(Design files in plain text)
-- Opening Marker --
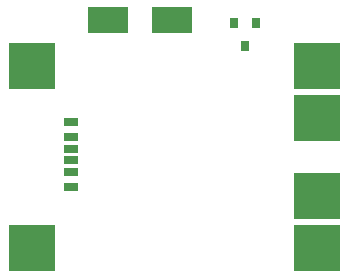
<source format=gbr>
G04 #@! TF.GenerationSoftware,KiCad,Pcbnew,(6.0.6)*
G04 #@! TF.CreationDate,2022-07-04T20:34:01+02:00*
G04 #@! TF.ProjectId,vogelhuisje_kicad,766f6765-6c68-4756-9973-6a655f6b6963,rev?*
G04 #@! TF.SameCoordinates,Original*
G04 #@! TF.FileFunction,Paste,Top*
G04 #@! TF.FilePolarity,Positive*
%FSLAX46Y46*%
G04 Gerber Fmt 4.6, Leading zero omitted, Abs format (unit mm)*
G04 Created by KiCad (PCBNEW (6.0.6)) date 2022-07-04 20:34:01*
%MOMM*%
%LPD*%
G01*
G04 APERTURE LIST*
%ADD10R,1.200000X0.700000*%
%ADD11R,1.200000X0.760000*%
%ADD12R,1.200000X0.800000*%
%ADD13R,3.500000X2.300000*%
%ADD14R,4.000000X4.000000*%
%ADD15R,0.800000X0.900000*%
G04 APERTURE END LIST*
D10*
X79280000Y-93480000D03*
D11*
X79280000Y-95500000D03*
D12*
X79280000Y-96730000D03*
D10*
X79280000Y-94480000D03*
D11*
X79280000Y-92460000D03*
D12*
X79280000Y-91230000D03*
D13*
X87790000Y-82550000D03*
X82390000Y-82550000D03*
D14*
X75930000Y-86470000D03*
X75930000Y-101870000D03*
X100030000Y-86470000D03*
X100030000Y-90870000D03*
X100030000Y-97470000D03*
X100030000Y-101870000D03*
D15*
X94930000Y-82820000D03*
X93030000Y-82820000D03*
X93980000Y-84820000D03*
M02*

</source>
-- Closing Marker --
-- Opening Marker --
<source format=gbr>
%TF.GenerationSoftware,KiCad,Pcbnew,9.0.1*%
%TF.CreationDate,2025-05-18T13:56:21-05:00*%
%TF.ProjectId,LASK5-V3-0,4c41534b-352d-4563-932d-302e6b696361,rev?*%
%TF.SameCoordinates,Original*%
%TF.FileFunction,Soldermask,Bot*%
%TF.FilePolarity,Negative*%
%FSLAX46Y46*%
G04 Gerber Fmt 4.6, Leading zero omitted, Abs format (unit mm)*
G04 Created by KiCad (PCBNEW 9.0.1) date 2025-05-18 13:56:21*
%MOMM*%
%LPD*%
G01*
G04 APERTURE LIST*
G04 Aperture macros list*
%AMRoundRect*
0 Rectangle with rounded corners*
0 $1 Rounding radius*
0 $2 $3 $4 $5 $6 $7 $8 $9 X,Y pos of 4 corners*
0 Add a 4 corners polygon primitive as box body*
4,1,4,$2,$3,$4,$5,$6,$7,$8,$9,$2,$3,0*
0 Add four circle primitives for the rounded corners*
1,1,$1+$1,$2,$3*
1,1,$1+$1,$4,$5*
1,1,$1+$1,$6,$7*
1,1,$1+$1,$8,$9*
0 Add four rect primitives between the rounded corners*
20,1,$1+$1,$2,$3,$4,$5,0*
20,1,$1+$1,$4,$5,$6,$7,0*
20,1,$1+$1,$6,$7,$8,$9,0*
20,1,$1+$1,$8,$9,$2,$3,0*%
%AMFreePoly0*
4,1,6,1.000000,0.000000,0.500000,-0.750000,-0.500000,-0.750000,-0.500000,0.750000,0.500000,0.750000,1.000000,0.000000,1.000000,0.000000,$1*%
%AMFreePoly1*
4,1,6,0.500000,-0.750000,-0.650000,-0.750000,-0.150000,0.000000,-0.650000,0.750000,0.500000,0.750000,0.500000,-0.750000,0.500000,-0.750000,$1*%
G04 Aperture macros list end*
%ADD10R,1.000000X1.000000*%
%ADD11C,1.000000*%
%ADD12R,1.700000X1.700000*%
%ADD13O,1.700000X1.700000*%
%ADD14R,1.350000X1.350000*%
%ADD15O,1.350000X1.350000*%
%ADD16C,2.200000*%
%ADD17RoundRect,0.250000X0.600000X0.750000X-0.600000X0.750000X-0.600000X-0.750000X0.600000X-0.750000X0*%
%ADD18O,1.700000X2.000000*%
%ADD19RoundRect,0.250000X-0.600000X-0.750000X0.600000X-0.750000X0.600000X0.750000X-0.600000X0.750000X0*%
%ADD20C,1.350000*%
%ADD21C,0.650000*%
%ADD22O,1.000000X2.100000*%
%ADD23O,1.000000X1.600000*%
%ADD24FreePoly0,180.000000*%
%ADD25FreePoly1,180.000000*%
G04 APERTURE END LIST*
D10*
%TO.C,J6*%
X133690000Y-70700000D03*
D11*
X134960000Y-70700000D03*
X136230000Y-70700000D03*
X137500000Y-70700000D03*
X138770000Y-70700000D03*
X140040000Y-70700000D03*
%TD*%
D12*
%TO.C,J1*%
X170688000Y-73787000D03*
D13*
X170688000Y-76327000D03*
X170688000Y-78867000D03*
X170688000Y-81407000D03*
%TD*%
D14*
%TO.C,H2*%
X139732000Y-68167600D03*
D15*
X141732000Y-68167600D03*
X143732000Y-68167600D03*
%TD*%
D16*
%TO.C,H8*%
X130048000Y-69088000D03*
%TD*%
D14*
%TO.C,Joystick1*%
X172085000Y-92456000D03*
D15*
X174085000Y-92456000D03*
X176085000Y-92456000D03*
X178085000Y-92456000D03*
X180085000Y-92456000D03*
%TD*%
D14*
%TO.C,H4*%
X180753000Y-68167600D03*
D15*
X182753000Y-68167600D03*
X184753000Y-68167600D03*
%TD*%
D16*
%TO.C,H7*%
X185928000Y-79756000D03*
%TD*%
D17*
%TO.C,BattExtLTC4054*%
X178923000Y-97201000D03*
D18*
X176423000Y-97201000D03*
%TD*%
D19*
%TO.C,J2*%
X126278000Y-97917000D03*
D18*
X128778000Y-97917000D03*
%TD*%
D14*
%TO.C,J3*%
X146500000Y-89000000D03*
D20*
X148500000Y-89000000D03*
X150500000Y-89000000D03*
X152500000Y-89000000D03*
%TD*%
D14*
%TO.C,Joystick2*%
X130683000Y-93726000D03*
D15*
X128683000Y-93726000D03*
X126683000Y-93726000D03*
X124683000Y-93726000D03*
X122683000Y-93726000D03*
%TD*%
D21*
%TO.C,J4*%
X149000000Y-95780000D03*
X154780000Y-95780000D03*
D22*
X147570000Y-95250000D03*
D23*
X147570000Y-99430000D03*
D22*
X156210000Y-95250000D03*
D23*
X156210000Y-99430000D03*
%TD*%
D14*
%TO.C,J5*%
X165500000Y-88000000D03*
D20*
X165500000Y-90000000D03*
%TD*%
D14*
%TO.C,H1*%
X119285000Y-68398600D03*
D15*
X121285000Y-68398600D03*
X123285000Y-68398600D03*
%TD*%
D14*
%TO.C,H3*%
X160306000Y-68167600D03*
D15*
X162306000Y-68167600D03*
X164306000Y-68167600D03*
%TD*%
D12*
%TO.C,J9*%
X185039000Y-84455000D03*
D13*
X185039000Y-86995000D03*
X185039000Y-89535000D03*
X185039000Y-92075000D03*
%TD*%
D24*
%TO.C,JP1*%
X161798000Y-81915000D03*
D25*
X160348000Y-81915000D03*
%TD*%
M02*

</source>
-- Closing Marker --
-- Opening Marker --
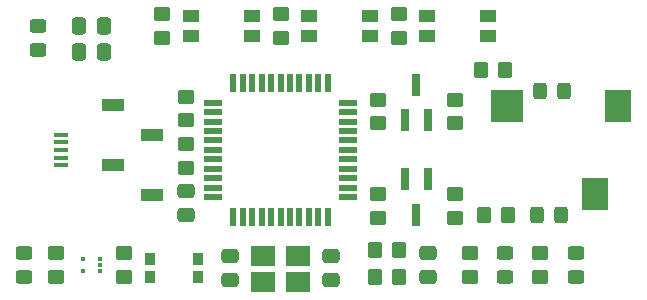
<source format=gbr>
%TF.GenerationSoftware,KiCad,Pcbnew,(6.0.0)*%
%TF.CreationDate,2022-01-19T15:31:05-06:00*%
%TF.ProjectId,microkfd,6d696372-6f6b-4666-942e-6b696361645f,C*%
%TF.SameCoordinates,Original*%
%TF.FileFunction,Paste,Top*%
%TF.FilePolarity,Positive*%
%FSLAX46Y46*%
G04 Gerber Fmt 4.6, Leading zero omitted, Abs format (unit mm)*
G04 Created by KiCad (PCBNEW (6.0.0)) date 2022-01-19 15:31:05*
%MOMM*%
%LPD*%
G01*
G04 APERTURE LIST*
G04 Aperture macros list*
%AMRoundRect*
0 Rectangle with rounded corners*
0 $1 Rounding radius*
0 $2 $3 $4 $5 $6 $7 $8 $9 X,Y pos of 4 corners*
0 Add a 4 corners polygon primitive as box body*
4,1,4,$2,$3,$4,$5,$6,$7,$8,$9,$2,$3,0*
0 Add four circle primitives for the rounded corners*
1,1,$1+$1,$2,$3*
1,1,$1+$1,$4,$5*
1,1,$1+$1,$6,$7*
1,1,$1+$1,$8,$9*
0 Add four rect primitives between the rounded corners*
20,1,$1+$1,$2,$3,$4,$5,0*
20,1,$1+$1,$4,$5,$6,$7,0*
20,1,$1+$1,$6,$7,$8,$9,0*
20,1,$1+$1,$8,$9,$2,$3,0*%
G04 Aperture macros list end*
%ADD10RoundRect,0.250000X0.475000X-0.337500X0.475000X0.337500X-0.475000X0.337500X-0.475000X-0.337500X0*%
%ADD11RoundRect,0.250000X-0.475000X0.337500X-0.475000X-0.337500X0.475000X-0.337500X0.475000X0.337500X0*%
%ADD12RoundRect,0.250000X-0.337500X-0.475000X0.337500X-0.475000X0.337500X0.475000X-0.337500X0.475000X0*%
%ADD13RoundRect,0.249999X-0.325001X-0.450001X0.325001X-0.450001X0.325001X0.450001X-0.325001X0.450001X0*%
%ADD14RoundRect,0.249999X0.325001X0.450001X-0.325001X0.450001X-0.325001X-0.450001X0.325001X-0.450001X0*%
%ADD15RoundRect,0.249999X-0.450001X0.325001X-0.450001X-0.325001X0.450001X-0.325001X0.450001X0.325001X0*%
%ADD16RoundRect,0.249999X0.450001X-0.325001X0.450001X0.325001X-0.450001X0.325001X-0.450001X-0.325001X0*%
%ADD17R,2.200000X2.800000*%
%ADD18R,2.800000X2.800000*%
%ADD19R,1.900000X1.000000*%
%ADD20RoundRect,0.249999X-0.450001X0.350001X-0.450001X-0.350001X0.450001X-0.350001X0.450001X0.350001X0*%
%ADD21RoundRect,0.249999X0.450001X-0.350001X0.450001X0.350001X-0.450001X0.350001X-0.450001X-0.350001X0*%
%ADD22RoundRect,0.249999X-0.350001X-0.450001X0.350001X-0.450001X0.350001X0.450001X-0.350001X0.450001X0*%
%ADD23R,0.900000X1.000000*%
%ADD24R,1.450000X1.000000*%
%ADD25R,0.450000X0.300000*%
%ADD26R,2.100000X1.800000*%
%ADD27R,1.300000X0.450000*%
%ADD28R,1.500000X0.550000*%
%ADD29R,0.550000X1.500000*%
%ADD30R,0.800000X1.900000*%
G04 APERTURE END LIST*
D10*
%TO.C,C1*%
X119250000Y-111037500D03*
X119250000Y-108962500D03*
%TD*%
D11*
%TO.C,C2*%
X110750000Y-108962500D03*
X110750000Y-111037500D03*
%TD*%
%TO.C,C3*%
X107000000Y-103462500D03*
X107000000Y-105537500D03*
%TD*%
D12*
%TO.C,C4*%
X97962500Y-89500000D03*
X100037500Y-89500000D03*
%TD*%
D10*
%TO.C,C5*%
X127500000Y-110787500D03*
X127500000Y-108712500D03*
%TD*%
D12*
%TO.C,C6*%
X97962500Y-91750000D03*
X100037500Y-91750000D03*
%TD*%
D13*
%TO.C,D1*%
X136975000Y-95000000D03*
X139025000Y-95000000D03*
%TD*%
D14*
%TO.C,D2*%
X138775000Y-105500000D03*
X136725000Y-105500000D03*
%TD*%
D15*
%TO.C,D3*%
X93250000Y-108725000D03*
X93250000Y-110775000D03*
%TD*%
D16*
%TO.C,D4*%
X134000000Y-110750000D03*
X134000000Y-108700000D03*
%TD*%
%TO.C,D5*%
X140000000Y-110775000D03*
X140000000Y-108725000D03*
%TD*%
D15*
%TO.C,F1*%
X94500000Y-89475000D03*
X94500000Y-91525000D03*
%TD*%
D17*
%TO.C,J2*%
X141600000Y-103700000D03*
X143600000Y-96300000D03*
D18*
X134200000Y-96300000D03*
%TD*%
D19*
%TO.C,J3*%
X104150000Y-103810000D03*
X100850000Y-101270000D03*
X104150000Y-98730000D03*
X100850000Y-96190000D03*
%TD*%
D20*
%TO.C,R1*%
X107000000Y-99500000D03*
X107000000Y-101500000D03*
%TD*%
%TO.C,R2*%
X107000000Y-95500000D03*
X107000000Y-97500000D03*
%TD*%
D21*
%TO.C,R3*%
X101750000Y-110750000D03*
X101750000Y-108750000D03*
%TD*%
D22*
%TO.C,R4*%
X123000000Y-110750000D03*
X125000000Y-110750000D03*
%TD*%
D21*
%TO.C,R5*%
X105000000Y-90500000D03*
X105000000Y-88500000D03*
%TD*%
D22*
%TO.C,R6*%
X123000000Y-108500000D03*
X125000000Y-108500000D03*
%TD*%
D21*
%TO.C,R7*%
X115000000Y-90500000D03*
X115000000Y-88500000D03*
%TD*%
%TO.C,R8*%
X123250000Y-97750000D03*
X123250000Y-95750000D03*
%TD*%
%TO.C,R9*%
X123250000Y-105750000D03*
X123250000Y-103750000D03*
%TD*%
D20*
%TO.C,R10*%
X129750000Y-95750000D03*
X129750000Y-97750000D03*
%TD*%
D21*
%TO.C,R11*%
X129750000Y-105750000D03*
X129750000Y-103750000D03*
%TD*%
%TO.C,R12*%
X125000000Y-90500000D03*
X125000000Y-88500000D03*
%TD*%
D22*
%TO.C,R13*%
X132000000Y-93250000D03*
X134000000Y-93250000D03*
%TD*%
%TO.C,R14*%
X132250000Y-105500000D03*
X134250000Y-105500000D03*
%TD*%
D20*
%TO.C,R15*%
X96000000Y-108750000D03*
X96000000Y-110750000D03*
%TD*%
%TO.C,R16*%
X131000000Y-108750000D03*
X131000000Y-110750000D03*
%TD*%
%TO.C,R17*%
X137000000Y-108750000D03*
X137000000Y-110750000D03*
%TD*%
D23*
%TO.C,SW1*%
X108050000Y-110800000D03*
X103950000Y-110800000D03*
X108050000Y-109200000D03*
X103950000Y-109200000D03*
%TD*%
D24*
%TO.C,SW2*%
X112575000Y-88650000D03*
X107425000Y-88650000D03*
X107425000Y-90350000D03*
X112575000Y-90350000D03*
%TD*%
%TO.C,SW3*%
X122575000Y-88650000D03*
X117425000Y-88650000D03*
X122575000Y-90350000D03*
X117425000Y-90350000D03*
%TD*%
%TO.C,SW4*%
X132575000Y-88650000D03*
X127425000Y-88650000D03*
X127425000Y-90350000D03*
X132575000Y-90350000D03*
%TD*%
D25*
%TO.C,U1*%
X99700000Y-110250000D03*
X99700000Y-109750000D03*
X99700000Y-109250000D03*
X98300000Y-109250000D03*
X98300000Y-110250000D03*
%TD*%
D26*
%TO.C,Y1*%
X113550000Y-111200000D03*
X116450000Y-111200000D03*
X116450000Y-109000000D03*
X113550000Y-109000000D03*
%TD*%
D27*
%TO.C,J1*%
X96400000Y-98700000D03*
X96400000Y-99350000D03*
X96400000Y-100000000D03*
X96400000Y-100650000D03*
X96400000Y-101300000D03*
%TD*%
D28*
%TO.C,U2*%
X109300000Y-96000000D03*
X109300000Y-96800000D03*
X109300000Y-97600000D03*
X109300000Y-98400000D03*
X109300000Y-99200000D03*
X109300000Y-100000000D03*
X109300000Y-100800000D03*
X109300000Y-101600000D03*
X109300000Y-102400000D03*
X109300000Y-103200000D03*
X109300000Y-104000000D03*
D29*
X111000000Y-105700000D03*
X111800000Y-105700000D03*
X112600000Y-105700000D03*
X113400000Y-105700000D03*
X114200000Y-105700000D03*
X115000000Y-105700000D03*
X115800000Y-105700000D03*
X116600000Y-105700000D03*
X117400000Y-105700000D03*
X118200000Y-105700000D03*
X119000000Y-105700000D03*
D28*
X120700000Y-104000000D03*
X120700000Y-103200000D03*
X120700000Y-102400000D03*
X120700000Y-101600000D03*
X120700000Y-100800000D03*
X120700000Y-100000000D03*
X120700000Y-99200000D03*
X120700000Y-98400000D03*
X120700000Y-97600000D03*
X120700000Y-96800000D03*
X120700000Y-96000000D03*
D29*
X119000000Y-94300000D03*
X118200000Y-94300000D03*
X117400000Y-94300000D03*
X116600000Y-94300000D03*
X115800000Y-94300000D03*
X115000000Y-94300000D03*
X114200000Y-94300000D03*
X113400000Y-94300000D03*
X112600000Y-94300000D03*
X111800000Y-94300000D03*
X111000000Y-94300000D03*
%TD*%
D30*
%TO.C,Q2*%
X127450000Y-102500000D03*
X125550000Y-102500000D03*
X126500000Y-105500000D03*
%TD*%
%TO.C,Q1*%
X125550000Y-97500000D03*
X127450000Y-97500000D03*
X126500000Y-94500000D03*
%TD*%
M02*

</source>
-- Closing Marker --
Task to carry out: How many of the lines in these entries hold "FilePolarity"? Report only the count.

Solution for this task: 3